Registrei tudo o que pude e ainda pretendo incluir em minha agenda a edição das
melhores imagens num clipe resumo do torneio. O clima era tão agradável e
sereno, na presença de tantos bons enxadristas, que me sentia numa galeria de
arte apreciando grandes artistas esculpindo obras-primas. Os atores daquela
fina peça enxadrística não poderiam ter se encaixado melhor no momento de meu
retorno à prática do xadrez. Como não admirar a serenidade e educação do Grande
Mestre (GM) Everaldo Matsuura, diretamente proporcional à sua competência nos
tabuleiros.
Meu irmão costuma dizer que para calibrar seu jogo antes de uma disputa
ele gosta de assistir a partida de um GM. Pude conferir ao vivo sua teoria enquanto observava mestres
de grande categoria e tentava sugar um pouco de seus cacoetes de gente grande do
xadrez. Esse nível de xadrez, AO VIVO, é fantástico!

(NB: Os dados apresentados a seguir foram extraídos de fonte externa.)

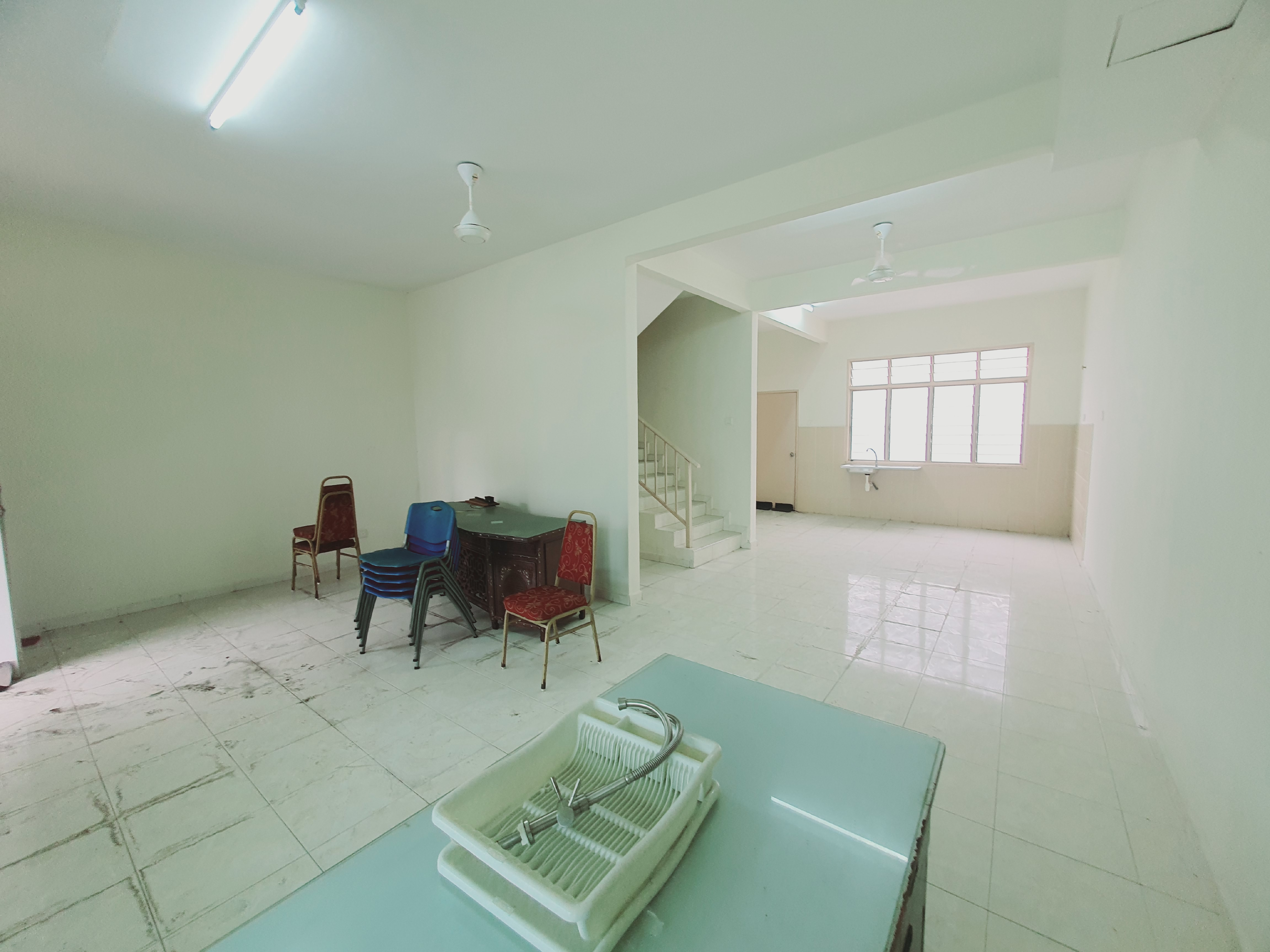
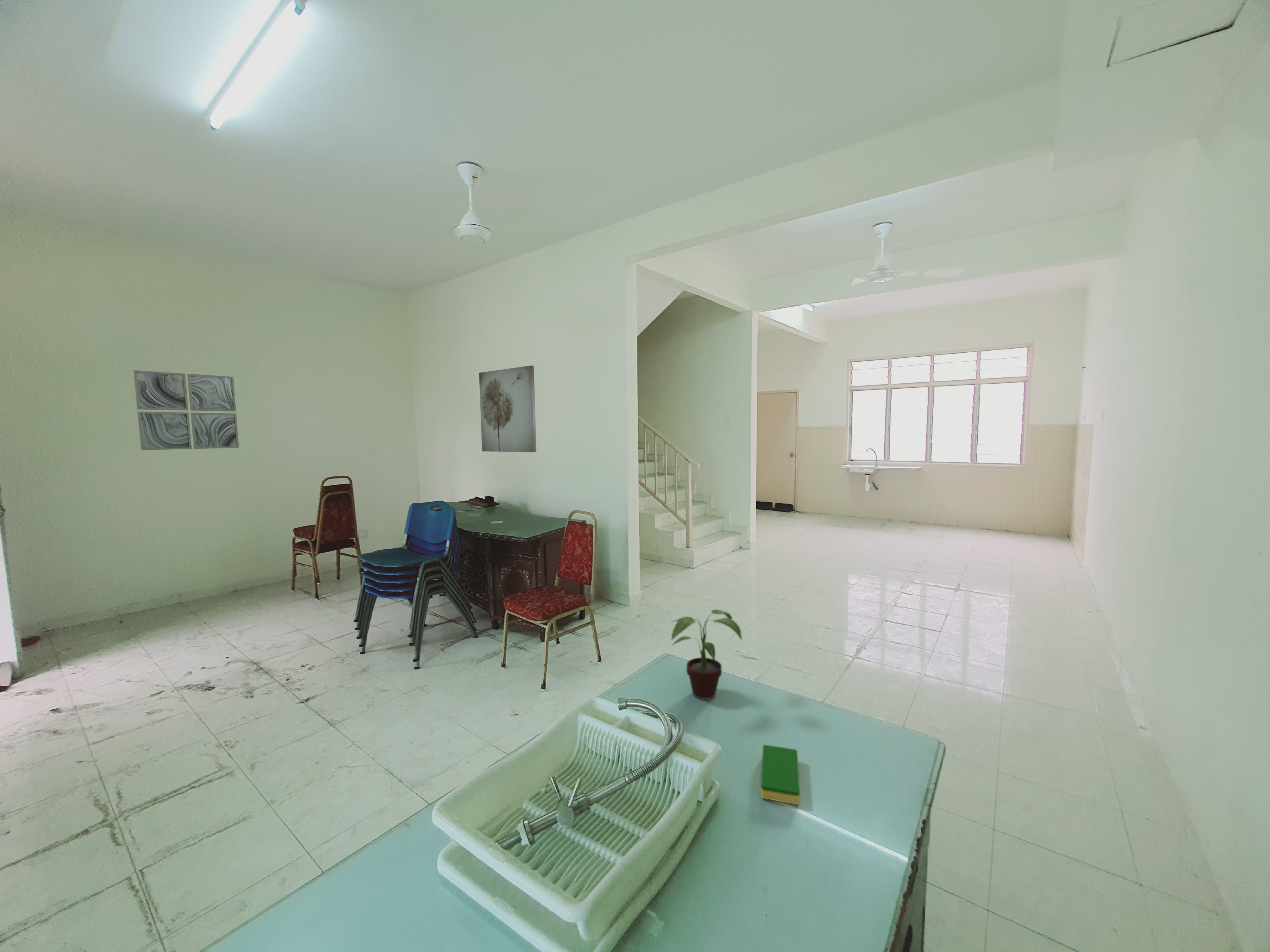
+ dish sponge [761,744,800,805]
+ wall art [479,365,537,452]
+ wall art [133,370,239,451]
+ potted plant [670,609,743,699]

Foi ainda notável poder admirar
a beleza simples das partidas de jogadores de menor “rating” e outros mestres
da superação física. Estes, apesar de não poderem ver ou andar com seus olhos e
pernas físicas, conseguiram completar verdadeiras maratonas mentais. Este,
especificamente, é um assunto que gostaria de poder abordar em postagens
futuras, tamanha a admiração que me angariaram as PESSOAS QUE FAZEM O XADREZ.
Pude ter com muitas delas e sentir suas apreciações singulares pelo jogo dos
reis. As pessoas são realmente um espetáculo a parte. Com muitas delas,
independentemente do “rating”, aprendemos mais do que com os mestres
propriamente ditos. Mas o clima para se apreciar nuances tão sutis foi muito
bem estabelecido por Jonair e sua equipe. A eles agradeço pela experiência tão
agradável que coroou aquele meu retorno ao interesse do xadrez.
Esta semana recebi com muita satisfação
um e-mail do próprio Jonair convidando para a segunda edição do evento. Certamente
um caminho aberto para mais uma experiência notável e que recomendo a todos os
leitores deste blog. Abaixo divulgo o link para o “folder” completo do evento.
Cheers!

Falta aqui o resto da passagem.